Is that the kind of thing you need to do? if it's something else, please say
how your situation differs.

Peter Jamieson
 
E

Elly

Peter, thanks. That is a great way of doing things and I'll be sure to
remember it. However, given that a new quote sheet will be filled out each
time it'll mean saving it under a new name and therefore not making the job
any quicker as i'll still have to alter the filename in the word document
(which could take as much time as just filling it out with the same detail as
the spreadsheet). Any other ideas?

Thanks
 
P

Peter Jamieson

If you're only talking about re-using a really small amount of information
and you aren't doing it very often, I doubt if it is worth trying to
introduce any automation - unless you're doing everything /exactly/ the same
way and doing it often, the effort of setting up an automated approach tends
to be far greater than using a "traditional" method such as copy/paste. What
you tend to gain from automation is consistency, but only if each step in
the process always works the same way - if, for example, someone decides to
add an extra line to the worksheet, all the cell references in your Word
document would be wrong and you'd have to change them (and first you'd have
to notice that, or someone would have to tell you). Using the traditional
method, you'd probably see straight away where the info. was supposed to
come from and simply do the right thing. In other words there are benefits
associated with automation but there are also costs.


Peter Jamieson
 
E

Elly

No, we're talking about a lot of information, co. address, phone no.'s,
equipment required, part No.'s, cost, description and so it goes on. Not to
worry. Thanks for your input though.
 
P

Peter Jamieson

In that case I'd have thought doing a global edit find/replace on the file
name would work well. If the fiels are all in the same folder, all you need
to do is replace the file name globally then ctrl-A and F9. I'd say that's
got to be quicker than filling in loads of different bits of information
manually.

Peter Jamieson
 
E

Elly

What about creating a new sheet that takes all the information you'd use and
puts it into database form so you can just merge it that way?
 
P

Peter Jamieson

Yes, you could do that.

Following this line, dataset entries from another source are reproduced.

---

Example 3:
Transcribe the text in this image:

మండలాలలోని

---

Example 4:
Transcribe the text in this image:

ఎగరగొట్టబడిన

MERGEFIELD fields are typically more
straightforward than having a load of links. But you may find yourself
having to apply formatting switches to those merge fields and so on. At
some point you would still have to point either Word or the new sheet
(if it was not the one containing the source data) to the correct source
of the data.

Why not just try it? Only you can really judge which approach is simpler
and more reliable in the situation you're in.